Выбрать главу

При скудости нашей в подробных и личных сведениях о многих годах из жизни Фон-Визина можем почесть особенным счастием, что имеем возможность рассказать читателям нашим, как провел он свой последний, предсмертный вечер. Живой рассказ наш взят со слов очевидца и собеседника его. Нам уже известно, что автор наш был в приятельских связях с Державиным, с которым в подобных же отношениях был и И. И. Дмитриев, оставивший в записках своих краткие, но мастерски обрисованные и занимательные заметки о личности и характере великого поэта. По изъявленному Фон-Визиным желанию Державин познакомил его с Дмитриевым. По возвращении из последней поездки в Белоруссию, куда вызвали его хозяйственные дела и тяжба, страдалец выезжал всегда в сопровождении двух молодых Шкловских воспитанников, служивших ему вожатыми и чтецами. Грустно было первое впечатление при встрече с сею едва движущеюся развалиною. Но и она была еще озарена не совсем угасшим пламенем умственной и внутренней силы. Он был еще словоохотлив и остроумен. Литература до последнего дня его была ему живым источником веселых вдохновений, бодрости и забвения житейских недугов и лишений. Параличом разбитый язык его произносил слова с усилием и медленно, но речь его была жива и увлекательна. При этом свидании он, между прочим, забавно рассказывал о каком-то уездном почтмейстере, который выдавал себя за усердного литератора и поклонника Ломоносова. На вопрос же, которая из од его ему более нравится, отвечал он простодушно: «Ни одной не случилось читать». Ответ забавный, но, впрочем, в наше время не удивительный. Если бы ныне допросить многих из так называемых критиков наших, которые повелительно рядят и судят о Ломоносове и о других, по их мнению, допотопных явлениях словесности нашей, то и они добросовестно должны были бы сознаться, что и им не пришлось читать ни Ломоносова, ни Петрова, ни Сумарокова, ни Хераскова, ни Богдановича, которых, однако же, перечитывали и изучали Жуковский, Батюшков и Пушкин. Для нового поколения нашего, которое до головокружения, беспамятства и одышки бежит за успехами века, для этих почтмейстеров новейшей литературы, озабоченных также гоньбою времени, некогда и не для чего оглядываться обратно. Они знают, и то мимоходом, только тех проезжих, которые налицо, а вчерашние давным-давно канули для них в вечность. Но обратимся к нашему рассказу и для большего удовольствия читателей уступим место самому рассказчику и приведем отрывок из собственноручных записок его, еще не изданных.
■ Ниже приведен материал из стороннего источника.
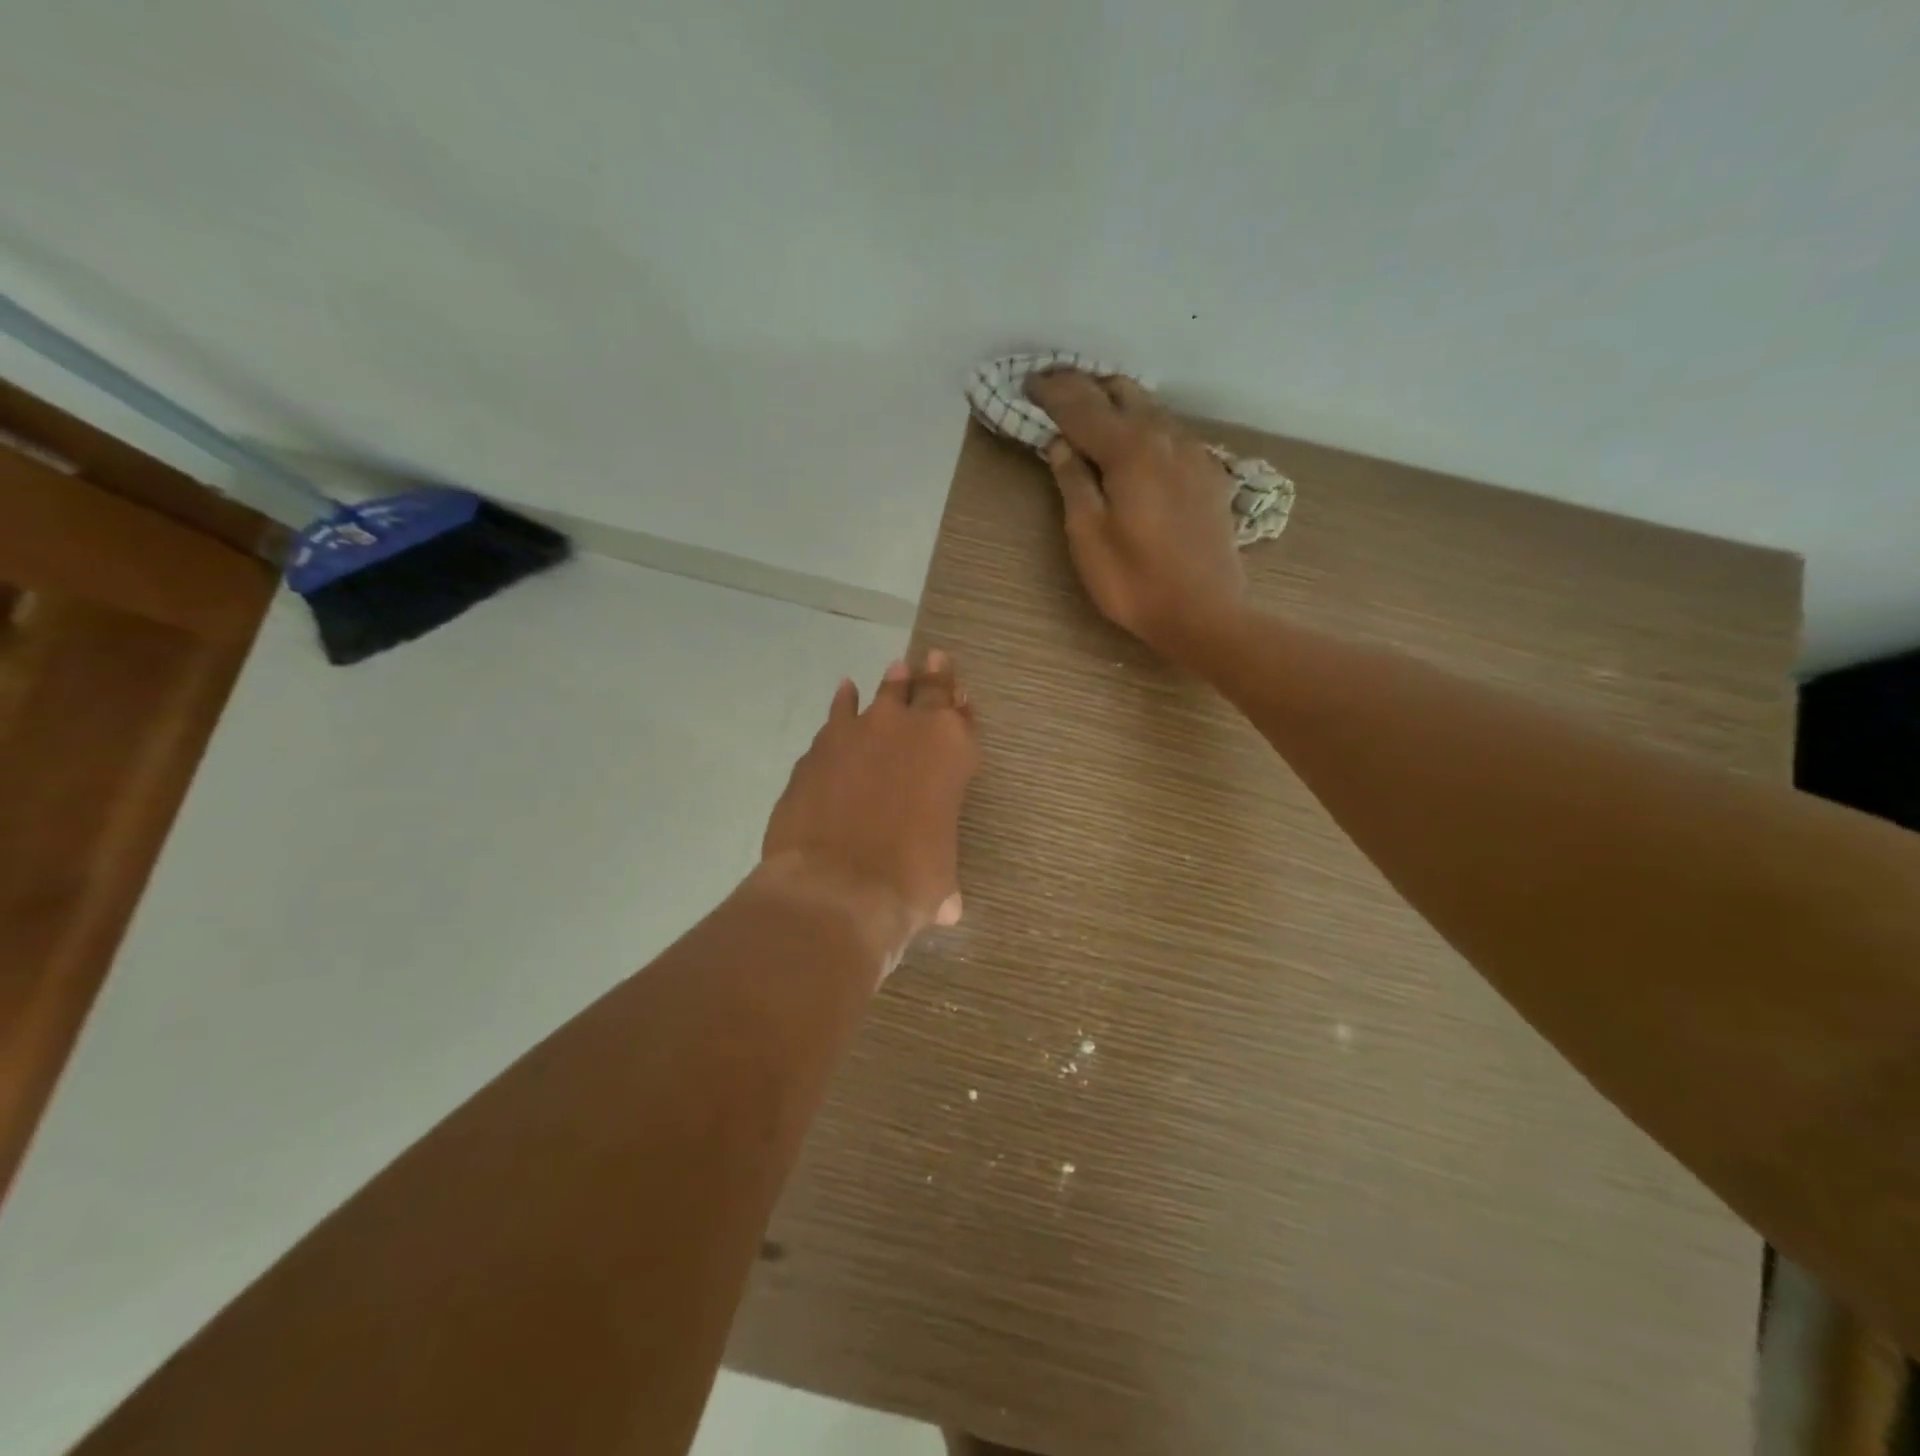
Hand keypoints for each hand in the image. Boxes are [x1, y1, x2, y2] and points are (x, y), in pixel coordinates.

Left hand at [758, 650, 979, 973]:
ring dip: (890, 684)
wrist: (837, 886)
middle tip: (934, 659)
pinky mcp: (819, 748)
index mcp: (952, 752)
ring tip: (895, 670)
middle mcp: (908, 729)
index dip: (962, 707)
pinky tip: (845, 695)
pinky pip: (837, 716)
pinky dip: (843, 706)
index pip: (962, 718)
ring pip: (880, 694)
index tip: (960, 694)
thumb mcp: (940, 882)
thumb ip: (942, 879)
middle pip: (925, 689)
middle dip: (932, 675)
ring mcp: (858, 732)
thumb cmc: (908, 882)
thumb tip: (946, 908)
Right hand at [1026, 370, 1246, 663]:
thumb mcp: (1087, 536)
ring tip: (1089, 407)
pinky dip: (1143, 423)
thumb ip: (1073, 482)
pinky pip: (1171, 431)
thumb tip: (1060, 443)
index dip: (1051, 392)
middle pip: (1121, 391)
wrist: (1204, 613)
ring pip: (1151, 406)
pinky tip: (1134, 441)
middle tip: (1054, 389)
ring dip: (1116, 400)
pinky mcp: (1208, 474)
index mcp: (1129, 449)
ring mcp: (1193, 453)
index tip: (1027, 382)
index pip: (1081, 405)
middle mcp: (1165, 437)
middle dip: (1084, 385)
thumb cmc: (1134, 582)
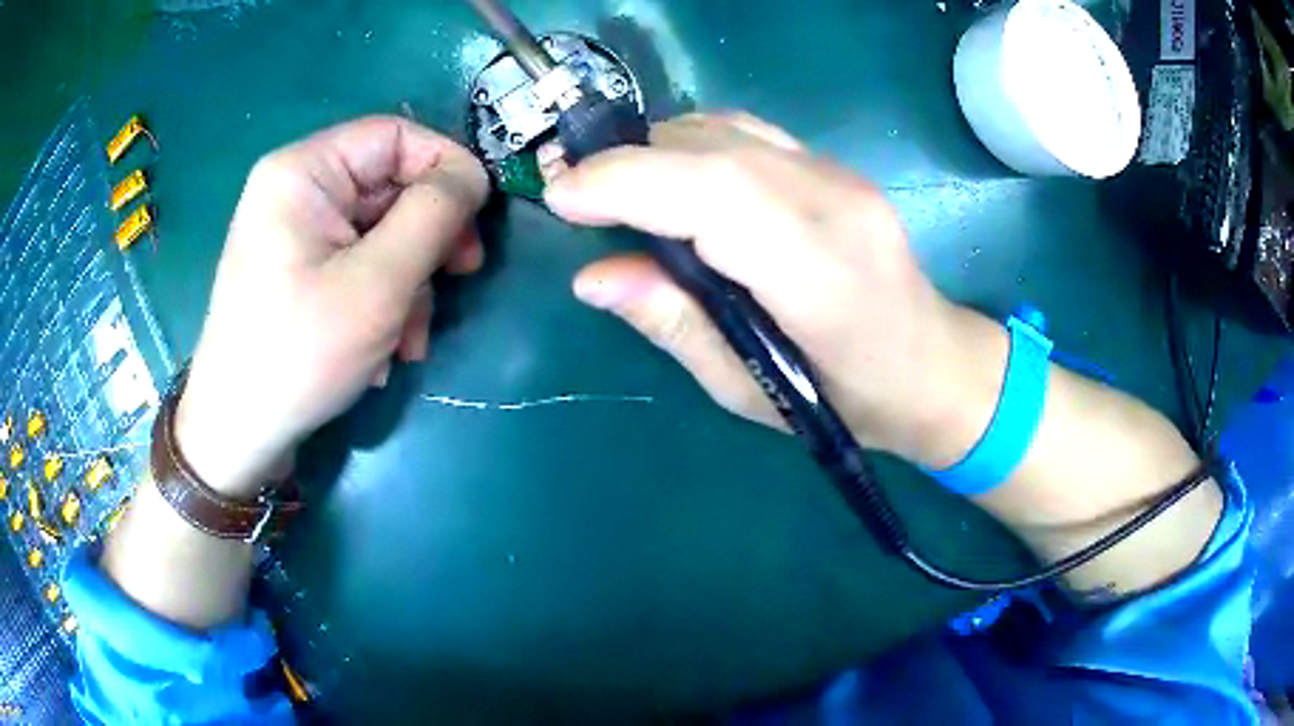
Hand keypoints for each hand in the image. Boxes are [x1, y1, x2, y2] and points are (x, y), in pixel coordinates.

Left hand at [177, 117, 488, 495]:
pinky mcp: (298, 270)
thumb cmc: (300, 353)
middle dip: (428, 240)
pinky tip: (384, 350)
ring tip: (410, 343)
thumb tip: (473, 177)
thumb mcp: (379, 282)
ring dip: (409, 284)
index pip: (396, 136)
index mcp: (304, 170)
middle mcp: (297, 189)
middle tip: (460, 280)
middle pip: (389, 187)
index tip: (477, 225)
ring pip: (380, 232)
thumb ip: (434, 215)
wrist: (239, 433)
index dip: (446, 169)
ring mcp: (295, 232)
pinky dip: (382, 301)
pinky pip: (357, 263)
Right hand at [545, 113, 999, 466]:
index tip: (560, 197)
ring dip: (655, 149)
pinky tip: (672, 177)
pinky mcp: (834, 167)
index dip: (625, 183)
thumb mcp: (749, 391)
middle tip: (572, 191)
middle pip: (712, 151)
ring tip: (613, 185)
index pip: (712, 195)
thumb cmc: (846, 402)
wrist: (932, 364)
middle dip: (625, 162)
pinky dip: (692, 144)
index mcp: (819, 274)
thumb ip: (674, 325)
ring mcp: (839, 175)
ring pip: (726, 129)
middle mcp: (833, 203)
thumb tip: (593, 277)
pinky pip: (748, 135)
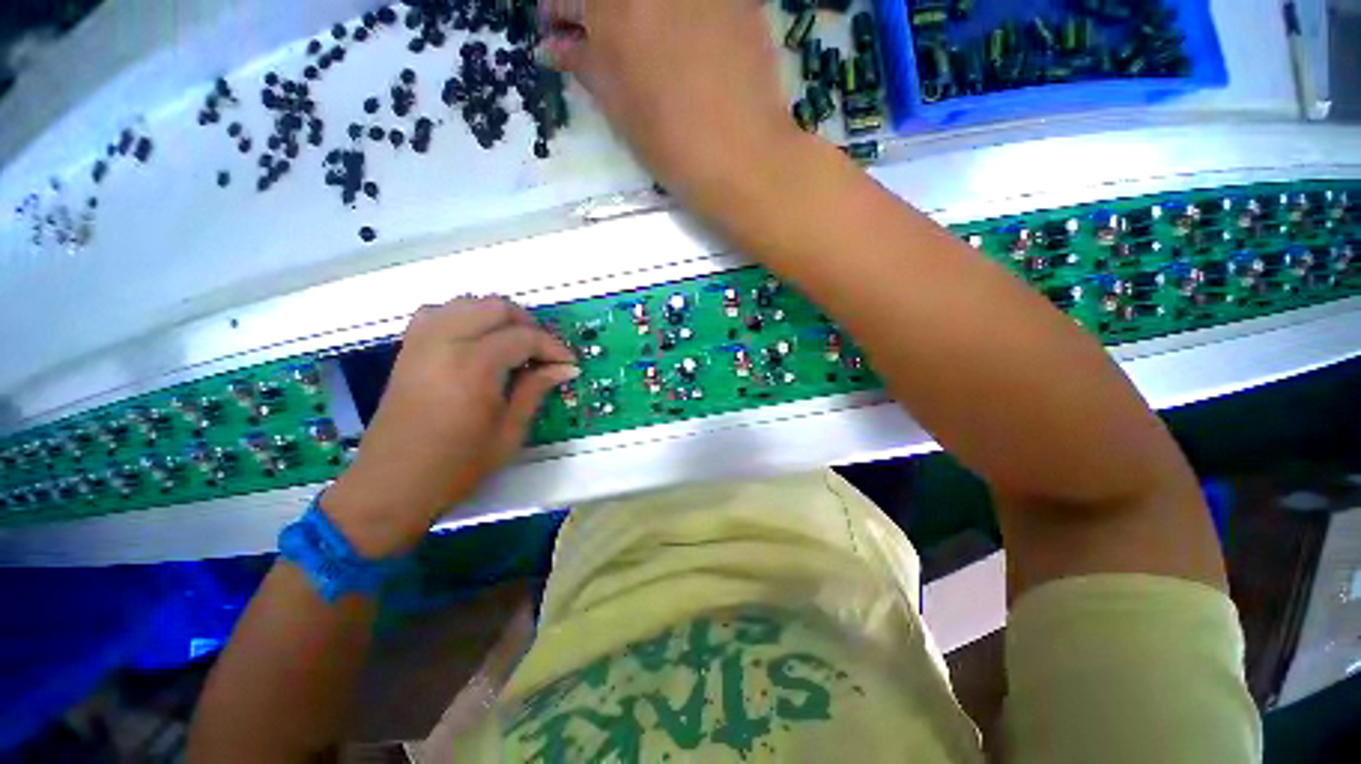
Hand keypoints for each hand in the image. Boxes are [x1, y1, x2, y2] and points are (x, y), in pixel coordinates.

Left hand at [324, 297, 578, 556]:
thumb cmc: (458, 465)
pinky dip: (465, 317)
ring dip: (497, 316)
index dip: (553, 348)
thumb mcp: (509, 431)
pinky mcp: (408, 349)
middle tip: (543, 353)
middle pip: (495, 307)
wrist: (393, 485)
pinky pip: (439, 312)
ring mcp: (421, 342)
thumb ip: (536, 389)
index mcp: (474, 367)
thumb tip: (566, 368)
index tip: (569, 363)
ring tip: (514, 344)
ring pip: (467, 303)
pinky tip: (477, 340)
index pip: (524, 337)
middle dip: (528, 324)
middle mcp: (445, 342)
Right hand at [540, 0, 802, 202]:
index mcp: (612, 12)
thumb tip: (555, 47)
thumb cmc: (673, 147)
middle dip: (597, 8)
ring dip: (636, 11)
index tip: (559, 30)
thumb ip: (586, 68)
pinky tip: (681, 34)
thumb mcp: (621, 112)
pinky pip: (695, 3)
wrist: (743, 157)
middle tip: (599, 32)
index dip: (558, 14)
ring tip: (641, 35)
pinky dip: (678, 15)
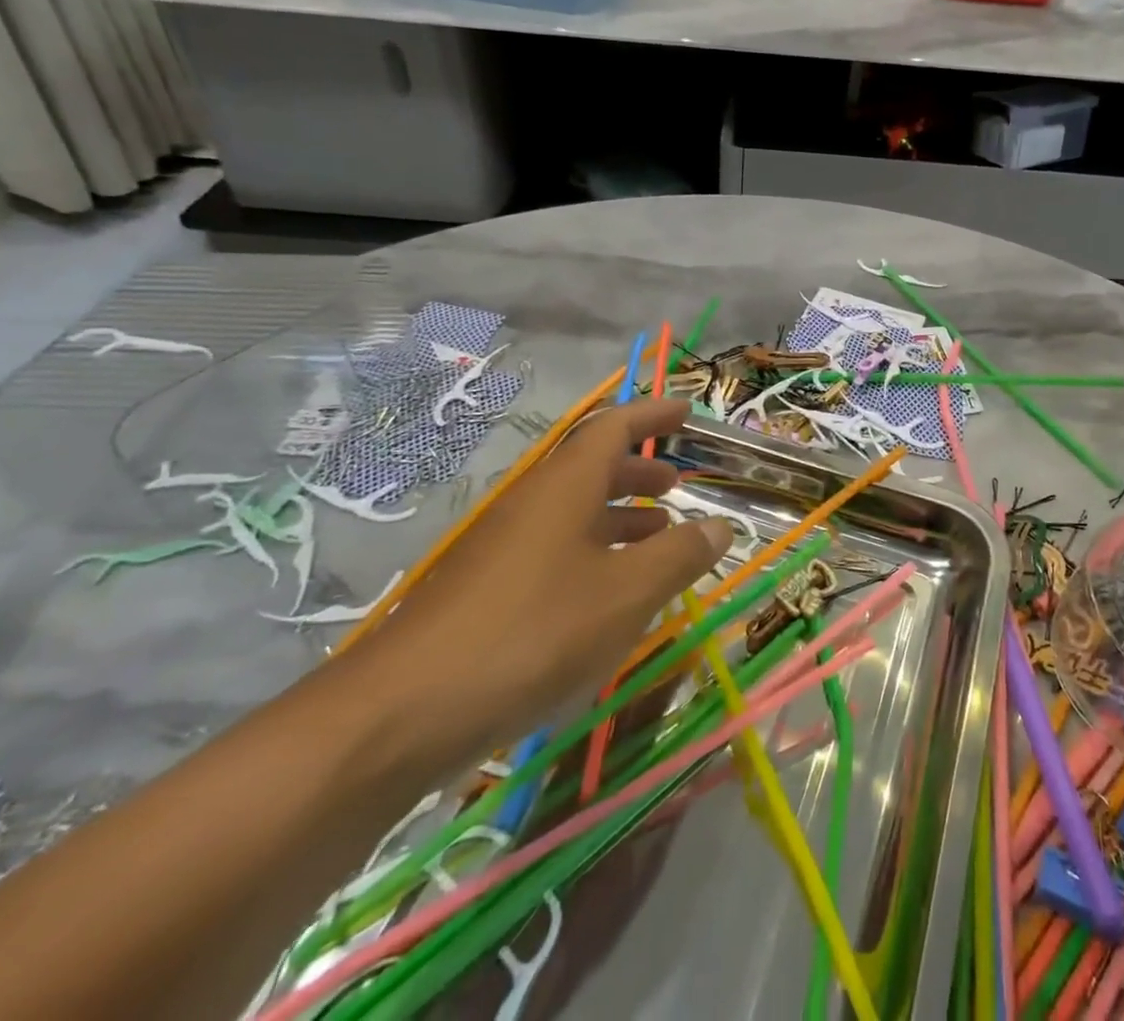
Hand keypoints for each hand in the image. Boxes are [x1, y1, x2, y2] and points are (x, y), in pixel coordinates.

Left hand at [345, 399, 731, 767]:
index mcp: (565, 486)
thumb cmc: (533, 633)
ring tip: (657, 534)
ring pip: (572, 511)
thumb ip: (679, 556)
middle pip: (591, 467)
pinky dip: (593, 552)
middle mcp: (532, 503)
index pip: (613, 427)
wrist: (403, 713)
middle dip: (638, 468)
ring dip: (618, 514)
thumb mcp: (626, 594)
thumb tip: (720, 526)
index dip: (652, 415)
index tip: (686, 411)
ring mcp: (503, 546)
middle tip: (675, 482)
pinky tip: (609, 593)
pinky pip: (553, 548)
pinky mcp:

«Через Державина же я сошелся и с Денисом Ивановичем Фон-Визиным. По возвращении его из Белорусского своего поместья, он просил Гаврила Романовича познакомить его со мною. Я не знавал его в лицо, как и он меня. Назначен был день свидания, 6 шесть часов пополудни приехал Фон-Визин. Увидя его в первый раз, я вздрогнул, и почувствовал всю бедность и тщету человеческую. Он вступил в кабинет Державина, поддерживаемый двумя молодыми офицерами, выпущенными из Шкловского кадетского корпуса и приехавшими с ним из Белоруссии.

Уже он не мог владеть одною рукою; равно и одна нога одервенела: обе поражены были параличем; говорил с крайним усилием, и каждое слово произносил голосом охриплым и диким; но большие глаза его быстро сверкали. Первый брошенный на меня взгляд привел меня в смятение. Разговор не замешкался; он приступил ко мне с вопросами о своих сочинениях: знаю ли я Недоросля? читал ли Послание к Шумилову, Лису кознодейку, перевод его Похвального слова Марку Аврелию? и так далее; как я нахожу их? Казалось, что он такими вопросами хотел с первого раза выведать свойства ума моего и характера. Наконец спросил меня и о чужом сочинении: что я думаю об Душеньке. Она из лучших произведений нашей поэзии, отвечал я – прелестна! подтвердил он с выразительною улыбкою;– потом Фон-Визин сказал хозяину, что он привез ему свою комедию: Гофмейстер (вероятно ту, которая в сочинениях его напечатана под названием: Выбор гувернера). Хозяин и хозяйка изъявили желание выслушать эту новость. Он подал знак одному из своих вожатых. Тот прочитал комедию одним духом. В продолжение чтения, автор глазами, киванием головы, движением здоровой руки подкреплял силу тех выражений, которые самому ему нравились».